Au cours du panel organisé le 17 mai 2024, par l’association « Force de l’espoir et du sourire(FONDES) », à l’occasion de la 3ème édition du Salon international de la famille à Ouagadougou(SIFAO), monsieur Kadré Ouedraogo, Administrateur des Affaires Sociales en service à la Direction de la Protection et de la Promotion de la Famille, de la Direction Générale de la Famille et de l’Enfant(DPPF/ DGFE), du Ministère de la Solidarité, de l’Action humanitaire, de la Réconciliation nationale, du Genre et de la Famille, a entretenu les participant(es)s, sur la notion de la famille et les initiatives entreprises par l’Etat pour résoudre certaines difficultés auxquelles la famille burkinabé est confrontée, afin de lui permettre de jouer pleinement son rôle dans l’édification d’une société harmonisée.

La famille constitue la cellule de base de la société. Elle est le cadre idéal d’éducation et de formation des enfants et jeunes futurs bâtisseurs du pays. De nos jours, force est est de reconnaître que celle-ci fait face à de nombreuses difficultés occasionnées par la perte des valeurs socio-culturelles et bien d’autres facteurs rendant difficile l’accomplissement de ses fonctions essentielles.

Cela se manifeste par une grande défaillance en termes de respect des lois, des règlements, du bien du public, de l’autorité, d’autrui, de la tradition etc.

Cet état de fait malheureusement impacte négativement les efforts de développement  durable, la stabilité nationale et la cohésion sociale.

Aussi la crise sécuritaire survenue dans notre pays ces dernières années a ébranlé la cohésion sociale et a provoqué une crise humanitaire sans précédent avec pour corolaire d’importants   mouvements de populations, la dislocation de nombreuses familles, des violences familiales, l’absence des services sociaux de base et des pertes en vie humaines.

C’est pourquoi, conscientes de cette situation, les autorités ont entrepris de nombreuses initiatives visant à résoudre ces problèmes auxquels la famille est confrontée afin de lui permettre de jouer pleinement le rôle qui est le sien dans l’édification d’une société harmonieuse. A titre illustratif nous pouvons citer quelques mesures institutionnelles et juridiques.

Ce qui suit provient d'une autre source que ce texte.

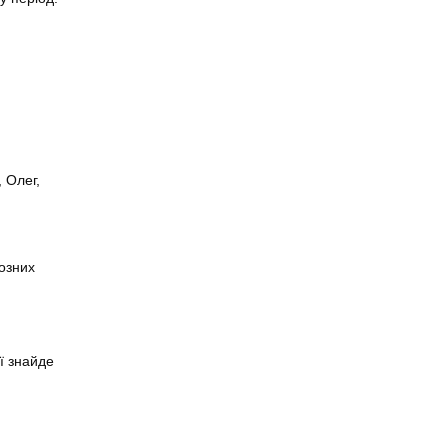
, Олег,
йозних
ї знайде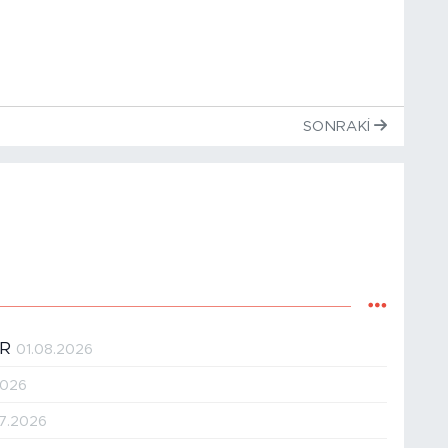
SONRAKI
ER
01.08.2026
2026
07.2026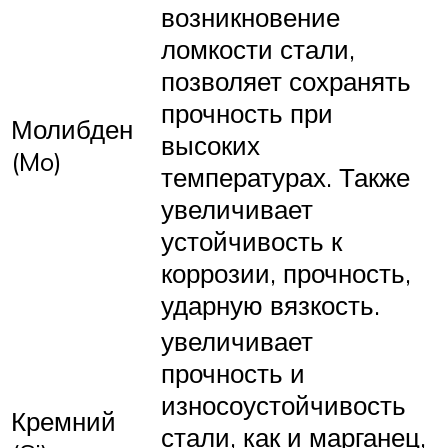
возникновение
ломкости стали,
позволяет сохранять
прочность при
Молибден
высоких
(Mo)
температурах. Также
увеличивает
устойчивость к
коррозии, прочность,
ударную вязкость.
увеличивает
прочность и
износоустойчивость
Кремний
стали, как и марганец,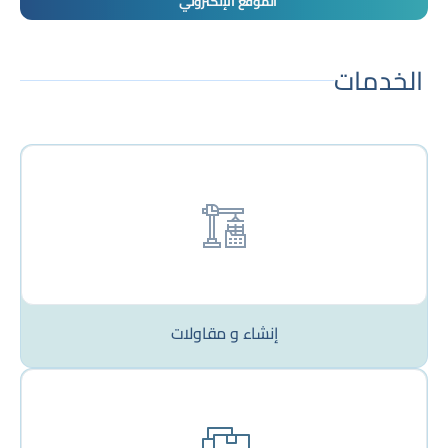
الموقع الإلكتروني
الخدمات
إنشاء و مقاولات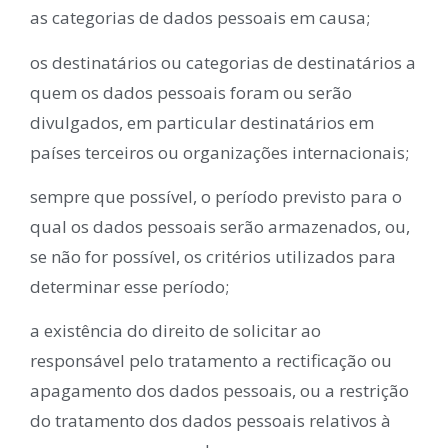
as categorias de dados pessoais em causa;
os destinatários ou categorias de destinatários a
quem os dados pessoais foram ou serão
divulgados, em particular destinatários em
países terceiros ou organizações internacionais;
sempre que possível, o período previsto para o
qual os dados pessoais serão armazenados, ou,
se não for possível, os critérios utilizados para
determinar esse período;
a existência do direito de solicitar ao
responsável pelo tratamento a rectificação ou
apagamento dos dados pessoais, ou a restrição
do tratamento dos dados pessoais relativos à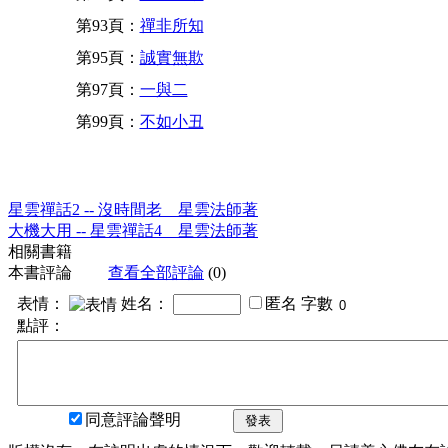
第93頁：
禪非所知
第95頁：
誠實無欺
第97頁：
一與二
第99頁：
不如小丑
星雲禪話2 -- 沒時間老 星雲法師著
大機大用 -- 星雲禪話4 星雲法師著
相關書籍
本書評論
查看全部評論
(0)
表情：
姓名：
匿名
字數
點評：
同意評論聲明
發表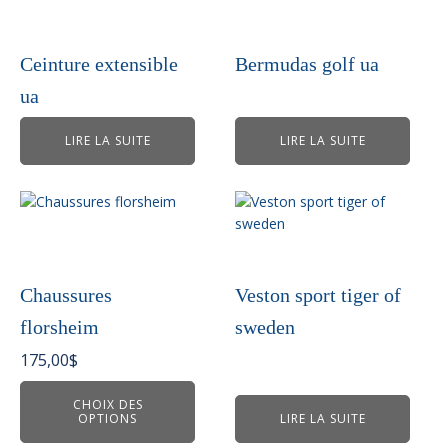
Ceinture extensible
Bermudas golf ua
ua
LIRE LA SUITE
LIRE LA SUITE
Ce
produit
a
plusieurs
variations.
Chaussures
Veston sport tiger of
Les
florsheim
sweden
options
peuvent
175,00
$
être
choisies
CHOIX DES
OPTIONS
LIRE LA SUITE
sur
la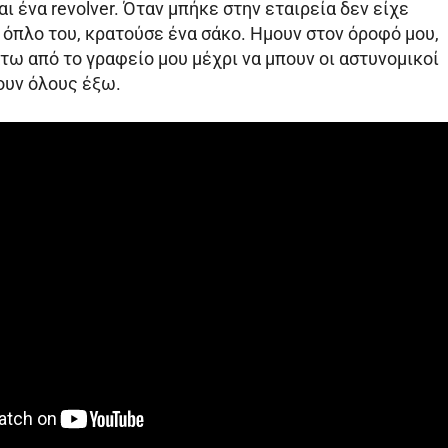
ι ένα revolver. Όταν μπήκε στην εταιρεία δεν είχε
όπλο του, κρατούσε ένα σάκο. Ημουν στον όροφό μου,
τω από το γραφείο μου μέχρι να μπουν οι αστυνομικοί
ουν όλους έξω.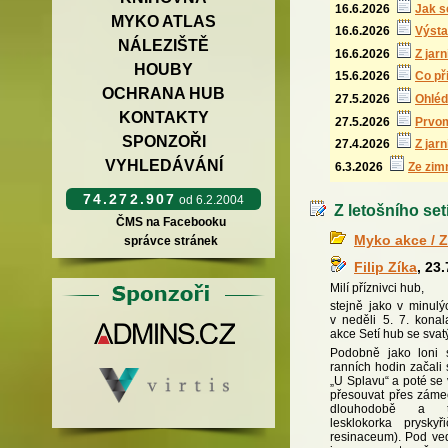
16.6.2026
Jak s
MYKO ATLAS
16.6.2026
Výsta
NÁLEZIŠTĚ
16.6.2026
Z jar
HOUBY
15.6.2026
Co př
OCHRANA HUB
27.5.2026
Ohléd
KONTAKTY
27.5.2026
Prvom
SPONZOŘI
27.4.2026
Z jar
VYHLEDÁVÁNÍ
6.3.2026
Ze zim
74.272.907
od 6.2.2004
Z letošního se
ČMS na Facebooku
Myko akce / Z
správce stránek
Filip Zíka
, 23
Milí příznivci hub,
stejně jako v minulý
v neděli 5. 7. konal
akce Setí hub se sva
Podobně jako loni s
ranních hodin začali 
„U Splavu“ a poté se
přesouvat přes zámec
dlouhodobě a tr
lesklokorka prysky
resinaceum). Pod ve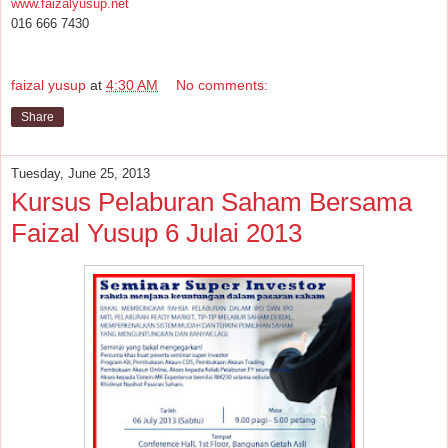
www.faizalyusup.net
016 666 7430
faizal yusup
at
4:30 AM
No comments:
Share
Tuesday, June 25, 2013
Kursus Pelaburan Saham Bersama
Faizal Yusup 6 Julai 2013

L’adoption de la Constitution de juin 1991 qui, en son article23, dispose que « la famille est la cellule de base de la société.  L’Etat lui doit protection »; l’adoption du code des personnes et de la famille en 1989; de la stratégie nationale d’éducation sociale(2020-2024); de la Stratégie nationale de l’Education à la vie familiale(EVF); la mise en oeuvre du projet SUKAABE REWLE, la gratuité des soins pour les enfants de 0 à 5 ans et les femmes enceintes; le code pénal 2018; la commémoration de la Journée internationale de la famille, chaque 15 mai.